Copy these lines word for word.

─── DATA SHOWN ───

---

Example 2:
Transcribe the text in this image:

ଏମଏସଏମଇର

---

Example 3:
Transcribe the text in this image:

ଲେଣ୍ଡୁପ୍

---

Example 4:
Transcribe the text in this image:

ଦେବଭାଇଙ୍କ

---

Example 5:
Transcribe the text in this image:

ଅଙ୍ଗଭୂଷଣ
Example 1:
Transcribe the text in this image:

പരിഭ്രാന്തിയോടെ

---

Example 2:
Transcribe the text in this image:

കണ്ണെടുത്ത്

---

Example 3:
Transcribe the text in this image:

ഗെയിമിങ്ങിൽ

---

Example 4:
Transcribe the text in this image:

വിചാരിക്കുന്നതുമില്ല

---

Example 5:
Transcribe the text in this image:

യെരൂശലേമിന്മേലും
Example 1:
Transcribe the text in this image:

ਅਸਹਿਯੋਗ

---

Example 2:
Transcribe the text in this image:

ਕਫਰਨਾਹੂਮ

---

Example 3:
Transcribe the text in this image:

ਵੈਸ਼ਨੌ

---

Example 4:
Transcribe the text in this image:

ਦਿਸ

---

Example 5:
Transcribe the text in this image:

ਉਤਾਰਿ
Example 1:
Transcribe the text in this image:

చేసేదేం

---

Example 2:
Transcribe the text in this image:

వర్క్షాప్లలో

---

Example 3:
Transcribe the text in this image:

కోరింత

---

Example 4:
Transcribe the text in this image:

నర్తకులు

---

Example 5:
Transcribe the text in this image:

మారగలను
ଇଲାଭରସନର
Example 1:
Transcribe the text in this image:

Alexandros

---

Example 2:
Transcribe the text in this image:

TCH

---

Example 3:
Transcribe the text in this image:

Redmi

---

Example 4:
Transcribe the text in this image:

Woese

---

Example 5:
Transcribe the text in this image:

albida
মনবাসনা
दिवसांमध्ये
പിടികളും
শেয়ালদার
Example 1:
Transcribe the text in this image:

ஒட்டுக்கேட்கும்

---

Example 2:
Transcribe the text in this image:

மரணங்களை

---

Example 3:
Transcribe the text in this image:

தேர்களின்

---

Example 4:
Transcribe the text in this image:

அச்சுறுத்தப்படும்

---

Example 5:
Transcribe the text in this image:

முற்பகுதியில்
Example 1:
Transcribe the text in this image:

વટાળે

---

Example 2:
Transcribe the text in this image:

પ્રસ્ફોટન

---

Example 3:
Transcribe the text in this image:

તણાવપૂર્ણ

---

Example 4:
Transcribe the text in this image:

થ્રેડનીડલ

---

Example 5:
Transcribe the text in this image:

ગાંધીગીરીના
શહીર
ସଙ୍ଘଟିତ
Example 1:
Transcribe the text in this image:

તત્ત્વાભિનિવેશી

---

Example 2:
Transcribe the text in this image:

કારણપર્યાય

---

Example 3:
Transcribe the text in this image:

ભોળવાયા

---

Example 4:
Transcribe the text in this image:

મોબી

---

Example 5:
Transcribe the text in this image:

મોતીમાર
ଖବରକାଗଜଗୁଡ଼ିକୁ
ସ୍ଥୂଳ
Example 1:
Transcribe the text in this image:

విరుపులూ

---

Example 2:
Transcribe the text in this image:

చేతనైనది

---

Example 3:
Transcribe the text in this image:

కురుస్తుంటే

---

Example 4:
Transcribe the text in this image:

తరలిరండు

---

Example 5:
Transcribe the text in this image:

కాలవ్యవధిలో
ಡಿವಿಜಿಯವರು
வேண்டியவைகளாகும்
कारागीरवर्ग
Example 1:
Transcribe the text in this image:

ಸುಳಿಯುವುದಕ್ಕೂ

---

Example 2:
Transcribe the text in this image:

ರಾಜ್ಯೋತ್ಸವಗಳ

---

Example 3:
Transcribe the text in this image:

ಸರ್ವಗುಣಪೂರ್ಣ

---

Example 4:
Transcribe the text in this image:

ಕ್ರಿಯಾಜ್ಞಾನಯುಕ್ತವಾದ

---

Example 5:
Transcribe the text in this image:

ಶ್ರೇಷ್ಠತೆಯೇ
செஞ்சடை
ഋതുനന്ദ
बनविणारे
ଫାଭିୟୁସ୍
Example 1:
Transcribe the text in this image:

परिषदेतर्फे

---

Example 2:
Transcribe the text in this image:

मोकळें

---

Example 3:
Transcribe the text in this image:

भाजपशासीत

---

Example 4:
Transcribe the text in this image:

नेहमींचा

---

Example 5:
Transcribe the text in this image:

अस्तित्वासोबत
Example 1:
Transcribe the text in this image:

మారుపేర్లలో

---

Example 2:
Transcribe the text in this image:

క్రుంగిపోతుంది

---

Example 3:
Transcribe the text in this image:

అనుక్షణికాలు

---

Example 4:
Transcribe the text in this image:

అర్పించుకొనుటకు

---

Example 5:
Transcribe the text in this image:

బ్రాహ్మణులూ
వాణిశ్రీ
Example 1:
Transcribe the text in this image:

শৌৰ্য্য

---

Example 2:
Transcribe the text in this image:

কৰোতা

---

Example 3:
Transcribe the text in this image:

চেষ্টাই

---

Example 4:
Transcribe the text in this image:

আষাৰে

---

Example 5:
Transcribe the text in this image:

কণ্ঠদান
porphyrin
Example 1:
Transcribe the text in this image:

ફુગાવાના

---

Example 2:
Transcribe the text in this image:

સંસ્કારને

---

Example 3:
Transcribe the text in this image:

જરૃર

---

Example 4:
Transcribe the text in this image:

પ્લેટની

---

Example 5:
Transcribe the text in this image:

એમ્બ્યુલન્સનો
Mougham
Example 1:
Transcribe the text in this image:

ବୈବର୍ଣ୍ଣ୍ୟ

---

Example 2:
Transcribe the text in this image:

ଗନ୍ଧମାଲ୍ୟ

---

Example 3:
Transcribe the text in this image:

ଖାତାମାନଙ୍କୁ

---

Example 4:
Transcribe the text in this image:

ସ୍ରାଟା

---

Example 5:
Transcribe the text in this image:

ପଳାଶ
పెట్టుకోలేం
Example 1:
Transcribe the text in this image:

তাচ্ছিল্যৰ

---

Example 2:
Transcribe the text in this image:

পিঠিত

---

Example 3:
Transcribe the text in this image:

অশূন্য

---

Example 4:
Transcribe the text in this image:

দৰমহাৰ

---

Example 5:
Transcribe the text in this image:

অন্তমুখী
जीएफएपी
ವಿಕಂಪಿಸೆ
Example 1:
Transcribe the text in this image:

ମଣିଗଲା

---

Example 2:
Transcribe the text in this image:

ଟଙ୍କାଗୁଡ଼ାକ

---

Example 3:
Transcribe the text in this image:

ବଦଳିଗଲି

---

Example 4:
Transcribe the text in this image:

───

PROBLEM SOLUTION →
---

Example 2:
Transcribe the text in this image:

ଏମଏସଏମଇର

---

Example 3:
Transcribe the text in this image:

ଲେଣ୍ଡୁପ୍

---

Example 4:
Transcribe the text in this image:

ଦେବଭାଇଙ୍କ

---

Example 5:
Transcribe the text in this image:

ଅଙ୍ଗଭୂଷଣ
Example 1:
Transcribe the text in this image:

പരിഭ്രാന്തിയോടെ

---

Example 2:
Transcribe the text in this image:

കണ്ണെടുത്ത്

---

Example 3:
Transcribe the text in this image:

ഗെയിമിങ്ങിൽ

---

Example 4:
Transcribe the text in this image:

വിചാരിക്കുന്നതുമില്ല

---

Example 5:
Transcribe the text in this image:

യെരൂശലേമിന്മേലും
Example 1:
Transcribe the text in this image:

ਅਸਹਿਯੋਗ

---

Example 2:
Transcribe the text in this image:

ਕਫਰਨਾਹੂਮ

---

Example 3:
Transcribe the text in this image:

ਵੈਸ਼ਨੌ

---

Example 4:
Transcribe the text in this image:

ਦਿਸ

---

Example 5:
Transcribe the text in this image:

ਉਤਾਰਿ
Example 1:
Transcribe the text in this image:

చేసేదేం

---

Example 2:
Transcribe the text in this image:

వర్క్షాప్లలో

---

Example 3:
Transcribe the text in this image:

కోరింత

---

Example 4:
Transcribe the text in this image:

నర్తకులు

---

Example 5:
Transcribe the text in this image:

మారగలను
ଇଲାଭରସନର
Example 1:
Transcribe the text in this image:

Alexandros

---

Example 2:
Transcribe the text in this image:

TCH

---

Example 3:
Transcribe the text in this image:

Redmi

---

Example 4:
Transcribe the text in this image:

Woese

---

Example 5:
Transcribe the text in this image:

albida
মনবাসনা
दिवसांमध्ये
പിടികളും
শেয়ালদার
Example 1:
Transcribe the text in this image:

ஒட்டுக்கேட்கும்

---

Example 2:
Transcribe the text in this image:

மரணங்களை

---

Example 3:
Transcribe the text in this image:

தேர்களின்

---

Example 4:
Transcribe the text in this image:

அச்சுறுத்தப்படும்

---

Example 5:
Transcribe the text in this image:

முற்பகுதியில்
Example 1:
Transcribe the text in this image:

વટાળે

---

Example 2:
Transcribe the text in this image:

પ્રસ્ફોટન

---

Example 3:
Transcribe the text in this image:

તણાવપૂર્ણ

---

Example 4:
Transcribe the text in this image:

થ્રેડનીડલ

---

Example 5:
Transcribe the text in this image:

ગાંધીગીરીના
શહીર
ସଙ୍ଘଟିତ
Example 1:
Transcribe the text in this image:

તત્ત્વાભિનિવેશી

---

Example 2:
Transcribe the text in this image:

કારણપર્યાય

---

Example 3:
Transcribe the text in this image:

ભોળવાયા

---

Example 4:
Transcribe the text in this image:

મોબી

---

Example 5:
Transcribe the text in this image:

મોતીમાર
ଖବରକାଗଜଗୁଡ଼ିକୁ
ସ୍ଥୂଳ
Example 1:
Transcribe the text in this image:

విరుపులూ

---

Example 2:
Transcribe the text in this image:

చేతనైనది

---

Example 3:
Transcribe the text in this image:

కురుస్తుంటే

---

Example 4:
Transcribe the text in this image:

తరలిరండు

---

Example 5:
Transcribe the text in this image:

కాలవ్యవధిలో
ಡಿವಿಜಿಯವರು
வேண்டியவைகளாகும்
कारागीरवर्ग
Example 1:
Transcribe the text in this image:

ಸುಳಿಯುವುದಕ್ಕೂ

---

Example 2:
Transcribe the text in this image:

ರಾಜ್ಯೋತ್ಸವಗಳ

---

Example 3:
Transcribe the text in this image:

ಸರ್ವಗುಣಪೂರ್ಣ

---

Example 4:
Transcribe the text in this image:

ಕ್ರಿಯಾಜ್ಞಾನಯುಕ್ತವಾದ

---

Example 5:
Transcribe the text in this image:

ಶ್ರೇಷ್ಠತೆಯೇ
செஞ்சடை
ഋതുനന്ദ
बनविणारे
ଫାଭିୟୁସ୍
Example 1:
Transcribe the text in this image:

परिषदेतर्फे

---

Example 2:
Transcribe the text in this image:

मोकळें

---

Example 3:
Transcribe the text in this image:

भाजपशासीत

---

Example 4:
Transcribe the text in this image:

नेहमींचा

---

Example 5:
Transcribe the text in this image:

अस्तित्वासोबत
Example 1:
Transcribe the text in this image:

మారుపేర్లలో

---

Example 2:
Transcribe the text in this image:

క్రుంగిపోతుంది

---

Example 3:
Transcribe the text in this image:

అనుక్షణికాలు

---

Example 4:
Transcribe the text in this image:

అర్పించుకొనుటకు

---

Example 5:
Transcribe the text in this image:

బ్రాహ్మణులూ
వాణిశ్రీ
Example 1:
Transcribe the text in this image:

শৌৰ্য্য

---

Example 2:
Transcribe the text in this image:

কৰোতা

---

Example 3:
Transcribe the text in this image:

চেষ্টাই

---

Example 4:
Transcribe the text in this image:

আষাৰে

---

Example 5:
Transcribe the text in this image:

কণ্ঠদান
porphyrin
Example 1:
Transcribe the text in this image:

ફુગાવાના

---

Example 2:
Transcribe the text in this image:

સંસ્કારને

---

Example 3:
Transcribe the text in this image:

જરૃર

---

Example 4:
Transcribe the text in this image:

પ્લેટની

---

Example 5:
Transcribe the text in this image:

એમ્બ્યુલન્સનો
Mougham
Example 1:
Transcribe the text in this image:

ବୈବର୍ଣ୍ଣ୍ୟ

---

Example 2:
Transcribe the text in this image:

ଗନ୍ଧମାଲ୍ୟ

---

Example 3:
Transcribe the text in this image:

ଖାତାମାନଙ୍କୁ

---

Example 4:
Transcribe the text in this image:

ସ୍ରାଟା

---

Example 5:
Transcribe the text in this image:

ପଳାଶ
పెట్టుకోలేం
Example 1:
Transcribe the text in this image:

তাচ্ছিল্যৰ

---

Example 2:
Transcribe the text in this image:

পিঠিত

---

Example 3:
Transcribe the text in this image:

অশূন্য

---

Example 4:
Transcribe the text in this image:

দৰমহাৰ

---

Example 5:
Transcribe the text in this image:

অন্তমুখী
जीएफएपी
ವಿಕಂಪಿಸೆ
Example 1:
Transcribe the text in this image:

ମଣିଗଲା

---

Example 2:
Transcribe the text in this image:

ଟଙ୍କାଗୁଡ଼ାକ

---

Example 3:
Transcribe the text in this image:

ବଦଳିଗଲି

---

Example 4:
Transcribe the text in this image:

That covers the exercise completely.